[Source records]

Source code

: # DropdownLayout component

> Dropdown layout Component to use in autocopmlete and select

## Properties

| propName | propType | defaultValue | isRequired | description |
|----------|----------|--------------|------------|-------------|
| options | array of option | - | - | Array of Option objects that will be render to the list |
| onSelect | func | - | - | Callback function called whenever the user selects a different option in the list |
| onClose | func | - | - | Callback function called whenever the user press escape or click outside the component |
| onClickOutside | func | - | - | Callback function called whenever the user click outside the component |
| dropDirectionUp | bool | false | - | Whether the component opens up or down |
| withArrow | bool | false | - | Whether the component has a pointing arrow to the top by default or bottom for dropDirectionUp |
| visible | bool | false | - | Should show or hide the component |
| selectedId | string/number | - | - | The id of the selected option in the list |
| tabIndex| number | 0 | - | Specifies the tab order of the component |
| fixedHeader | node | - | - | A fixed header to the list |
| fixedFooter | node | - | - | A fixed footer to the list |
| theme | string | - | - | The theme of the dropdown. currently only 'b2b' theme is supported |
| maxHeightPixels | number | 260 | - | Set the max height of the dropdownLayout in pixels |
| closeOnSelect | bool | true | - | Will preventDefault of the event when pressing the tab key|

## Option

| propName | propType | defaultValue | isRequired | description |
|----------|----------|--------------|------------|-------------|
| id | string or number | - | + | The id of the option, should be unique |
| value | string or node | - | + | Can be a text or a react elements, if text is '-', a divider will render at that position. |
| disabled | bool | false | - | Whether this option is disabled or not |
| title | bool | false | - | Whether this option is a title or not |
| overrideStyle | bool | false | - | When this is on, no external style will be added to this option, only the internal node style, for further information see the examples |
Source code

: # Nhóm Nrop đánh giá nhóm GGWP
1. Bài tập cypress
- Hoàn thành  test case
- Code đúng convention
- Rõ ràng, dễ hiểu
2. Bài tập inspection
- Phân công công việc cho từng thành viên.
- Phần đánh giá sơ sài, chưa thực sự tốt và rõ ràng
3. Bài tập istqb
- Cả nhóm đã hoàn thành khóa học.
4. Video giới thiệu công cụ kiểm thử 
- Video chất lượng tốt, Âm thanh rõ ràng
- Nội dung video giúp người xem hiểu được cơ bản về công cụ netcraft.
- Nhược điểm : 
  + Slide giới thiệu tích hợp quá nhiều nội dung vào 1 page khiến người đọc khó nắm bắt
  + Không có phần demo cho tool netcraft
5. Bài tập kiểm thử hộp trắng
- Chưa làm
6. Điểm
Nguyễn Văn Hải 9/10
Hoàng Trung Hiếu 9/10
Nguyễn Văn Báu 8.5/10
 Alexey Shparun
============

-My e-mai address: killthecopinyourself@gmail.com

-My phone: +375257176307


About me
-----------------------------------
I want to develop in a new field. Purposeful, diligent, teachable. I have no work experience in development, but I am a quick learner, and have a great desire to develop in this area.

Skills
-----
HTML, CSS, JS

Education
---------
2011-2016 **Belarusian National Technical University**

WHAT TO PRODUCE => Reproduce verbatim every line of the data from the line containing "autocopmlete and select" down to the line containing "## Properties", including both of those lines.

EXPECTED OUTPUT =>
> Dropdown layout Component to use in autocopmlete and select

## Properties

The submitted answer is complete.